Hutch's hands lift to try and stem the spate of words. "I didn't know him, Starsk. But find me some mug shots and I'll do my best."

Starsky shoots up from the sofa arm where he's been perching through Hutch's quiet recitation. "Yeah, we'll do that, baby blue. March you down town and watch all their faces. There's going to be some big smiles, Hutch."

"That wouldn't surprise me. Just how crazy did you drive everyone when I was gone?"

Starsky's hands fly up in negation. "Hey! That's not fair. Why would you assume that I'd be a pain in the ass like that?"

Such a broad, beautiful smile on Hutch's face. "Because," he says slyly.

"'Because' is no sort of an answer. It's a wiseass answer, I'll give you that." Then as Hutch stands, slowly, as if it's something he needs to practise, Starsky pops fingers against his temple in exasperated realisation. "You're a wiseass and I'm a moron. The hospital, before the station."

Hutch shakes his head. "I don't need a doctor. I'm fine."

"Oh come on! They didn't mark your face, bully for them, but you're going to tell me that they didn't land a kick or a punch or two?" He reaches out for Hutch's shirt front, only to have his hands batted away.

"I'm okay, Starsk. Yes, they hit me a couple of times, but you and I, we've been there a dozen times and got the souvenirs, right? I don't need a doctor, and I'd rather work."

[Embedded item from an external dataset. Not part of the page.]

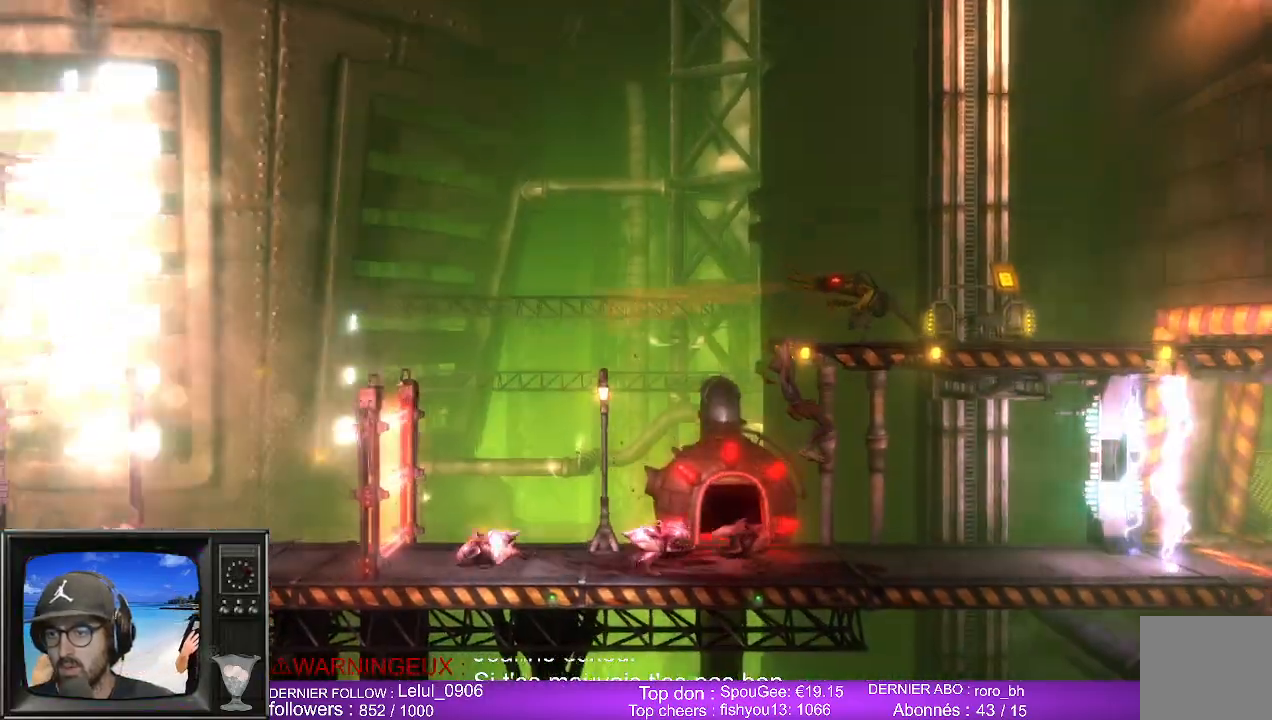
{"dt_ms": 500, "buttons": [], "left_stick": "right", "right_stick": "center", "events": []}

Starsky face might just freeze forever in the smile he's wearing. "Oh, yeah. We are going to _work_. And you are going to live with a little protection in your life, because if Sackett didn't just try to pervert the course of justice then I'm a monkey's uncle."

"And you're certainly not that," Hutch says.

Starsky laughs, like it was Christmas morning and he has everything that he's always wanted. "You betcha I'm not." He slings his arm over Hutch's shoulders. "Damn it, Hutch. I am so glad that you're okay." He always has been mercurial, and for a moment the euphoric mood slips into something deeper. "So fucking glad."

Hutch turns his head, and looks at Starsky with amused, fathomless affection, before his face darkens. "You worked so hard to come back, after Gunther, after everything. Coming back from that canyon was the least I could do." He shakes his head, considering perhaps he didn't effect his own rescue this time. "Even if it was just luck."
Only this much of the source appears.